Un amaro sorriso increspò le labbra di Giovanni: – Se io temessi il fuoco, non sarei venuto qui ad arruolarmi, – disse poi.

– Avete ragione, – disse il generale. – Devo però avvertirvi che la campagna sarà lunga e faticosa.

– Sono pronto a tutto, pur di poter compiere la mia vendetta.

– Ignoro il motivo che vi ha spinto a venirvi ad arruolare sotto la bandiera olandese, ma deve essere certamente grave.

– Gravissimo, generale. Ho giurato di uccidere un capo insorto che mi ha rapito il figlio e distrutte le mie piantagioni.

– E sperate di riuscire?

– Molto, generale.

– Se sarà possibile, io cercherò di aiutarvi, signore. Forse fra qualche giorno incontreremo i ribelli.

– Desidero ardentemente questo incontro.

– Se volete, fra pochi minuti potete mettervi in campagna. Una colonna di esploratori sta per partire ed è probabile che incontri il nemico molto presto.

– Ove la mandate, generale?

– Verso Samarang. Voglio accertarmi se la via è libera.

– Ebbene, generale, sono pronto a partire.

Wan Carpellen batté le mani. Un sergente entrò, mettendosi sull’attenti.

– È pronta la colonna degli esploratori?

– Sì, generale.

– Dite al tenente Lervell che gli raccomando questo signore. È un bravo che si batterà bene.

– Seguitemi, signore, – disse il sergente.

Giovanni ringraziò il generale e seguì il sergente.

Giunti fuori, salirono a cavallo imitati dal malese e dal cinese e, attraversato il campo, giunsero agli avamposti.
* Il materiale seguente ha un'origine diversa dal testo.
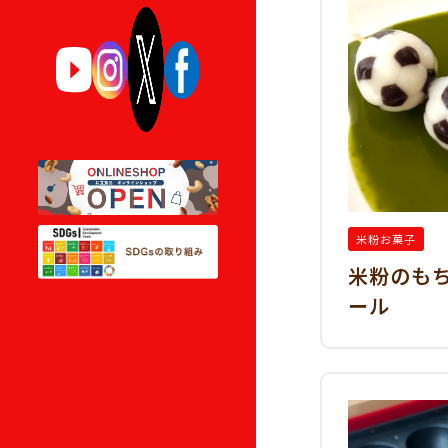
米粉お菓子
米粉のも
ール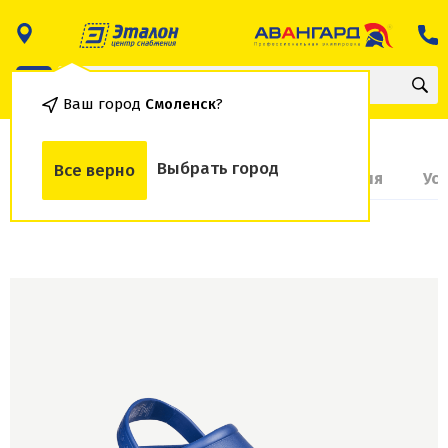
Ваш город
Смоленск
?
Выбрать город
Все верно
О товаре
Доставка и оплата
Гарантия
Ус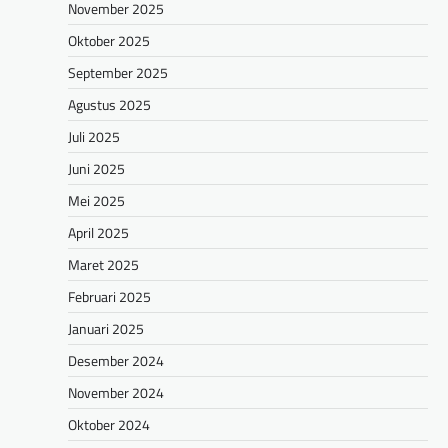
November 2025
Oktober 2025
September 2025
Agustus 2025
Juli 2025
Juni 2025
Mei 2025
April 2025
Maret 2025
Februari 2025
Januari 2025
Desember 2024
November 2024
Oktober 2024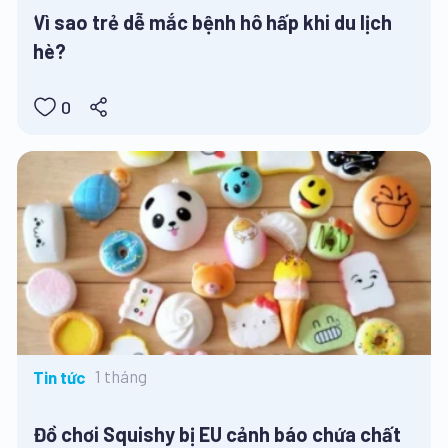
Vì sao trẻ dễ mắc bệnh hô hấp khi du lịch
hè?
0
1 tháng
Tin tức
Đồ chơi Squishy bị EU cảnh báo chứa chất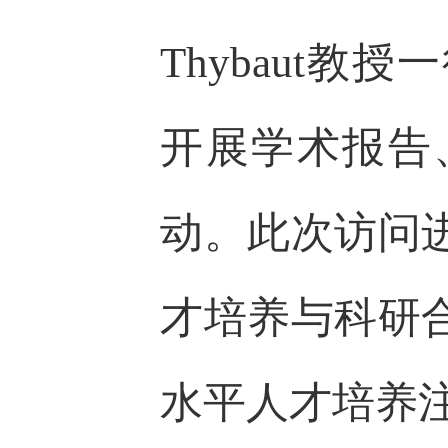
Thybaut
开展学术报告
动。此次访问
才培养与科研
水平人才培养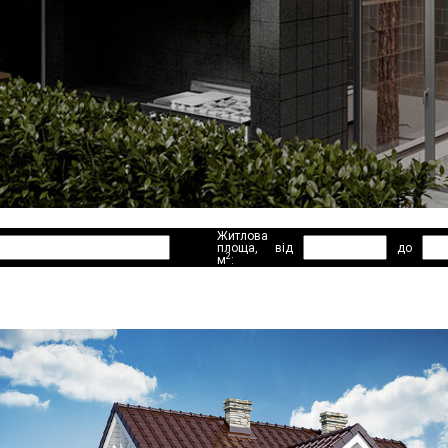
Житлова
площа,
від
до
2
м
: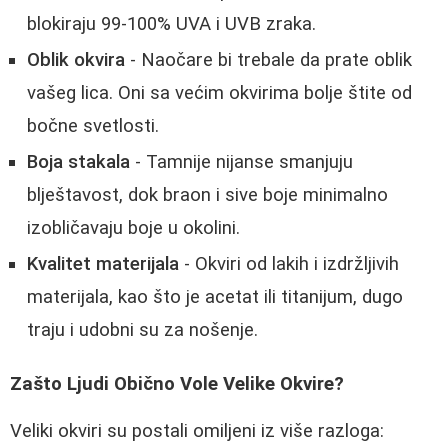
blokiraju 99-100% UVA i UVB zraka.
Oblik okvira
- Naočare bi trebale da prate oblik
vašeg lica. Oni sa većim okvirima bolje štite od
bočne svetlosti.
Boja stakala
- Tamnije nijanse smanjuju
blještavost, dok braon i sive boje minimalno
izobličavaju boje u okolini.
Kvalitet materijala
- Okviri od lakih i izdržljivih
materijala, kao što je acetat ili titanijum, dugo
traju i udobni su za nošenje.
Zašto Ljudi Obično Vole Velike Okvire?
Veliki okviri su postali omiljeni iz više razloga: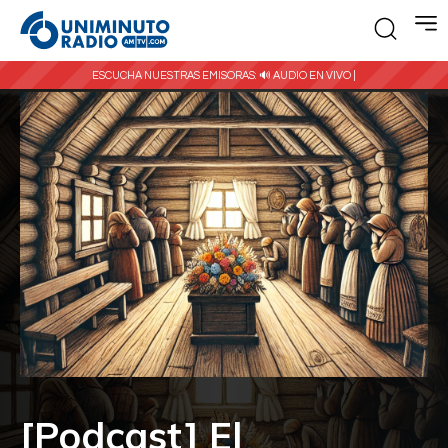
ESCUCHA NUESTRAS EMISORAS:
🔊 AUDIO EN VIVO |
[Podcast] El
Colà una colonna di quaranta cavalleggieri, comandata da un tenente, li aspettava. Giovanni salutò, mentre il sergente ripeteva al tenente le raccomandazioni del generale.
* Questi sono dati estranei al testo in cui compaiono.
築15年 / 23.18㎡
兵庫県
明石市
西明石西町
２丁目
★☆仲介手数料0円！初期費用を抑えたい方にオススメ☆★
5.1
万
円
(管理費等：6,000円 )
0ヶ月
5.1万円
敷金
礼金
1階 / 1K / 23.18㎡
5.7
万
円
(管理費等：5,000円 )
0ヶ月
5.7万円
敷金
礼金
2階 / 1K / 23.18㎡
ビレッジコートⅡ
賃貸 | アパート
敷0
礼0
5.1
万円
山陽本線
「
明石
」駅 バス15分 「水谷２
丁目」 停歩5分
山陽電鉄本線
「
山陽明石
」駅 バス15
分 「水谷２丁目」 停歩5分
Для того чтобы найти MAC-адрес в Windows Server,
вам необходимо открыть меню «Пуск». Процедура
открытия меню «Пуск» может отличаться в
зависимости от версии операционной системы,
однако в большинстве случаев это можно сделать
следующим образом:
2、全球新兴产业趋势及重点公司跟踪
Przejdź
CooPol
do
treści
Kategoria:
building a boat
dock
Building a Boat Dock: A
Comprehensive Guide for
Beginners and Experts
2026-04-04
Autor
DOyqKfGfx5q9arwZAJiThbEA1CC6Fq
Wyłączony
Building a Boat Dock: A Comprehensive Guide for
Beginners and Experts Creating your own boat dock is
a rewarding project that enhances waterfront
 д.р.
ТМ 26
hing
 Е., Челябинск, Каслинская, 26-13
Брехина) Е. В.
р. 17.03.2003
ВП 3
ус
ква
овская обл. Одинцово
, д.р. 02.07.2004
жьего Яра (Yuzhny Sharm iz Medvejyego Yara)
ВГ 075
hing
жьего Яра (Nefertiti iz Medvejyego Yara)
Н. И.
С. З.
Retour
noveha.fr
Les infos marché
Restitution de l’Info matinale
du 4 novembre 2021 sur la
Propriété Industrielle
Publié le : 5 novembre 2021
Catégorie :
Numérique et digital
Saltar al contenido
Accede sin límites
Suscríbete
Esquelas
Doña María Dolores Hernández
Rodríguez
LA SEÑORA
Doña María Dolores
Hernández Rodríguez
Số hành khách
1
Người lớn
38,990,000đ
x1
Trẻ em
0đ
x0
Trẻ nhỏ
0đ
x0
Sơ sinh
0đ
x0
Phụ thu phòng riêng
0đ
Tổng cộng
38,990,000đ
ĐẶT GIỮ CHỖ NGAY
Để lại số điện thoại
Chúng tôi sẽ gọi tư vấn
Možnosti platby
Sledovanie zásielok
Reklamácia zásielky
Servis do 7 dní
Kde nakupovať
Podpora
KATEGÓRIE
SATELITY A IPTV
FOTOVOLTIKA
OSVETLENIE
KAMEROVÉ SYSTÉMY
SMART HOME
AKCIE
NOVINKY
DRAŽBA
– Vi considero come mio amico, signore, – disse il comandante, stringendogli la mano. – Come devo chiamarvi?

– Il Cacciatore Nero.

– Un nome di battaglia senza dubbio, – disse il tenente sorridendo. – In sella, signore.

Poco dopo la piccola colonna abbandonava l’accampamento cacciandosi in mezzo ai boschi.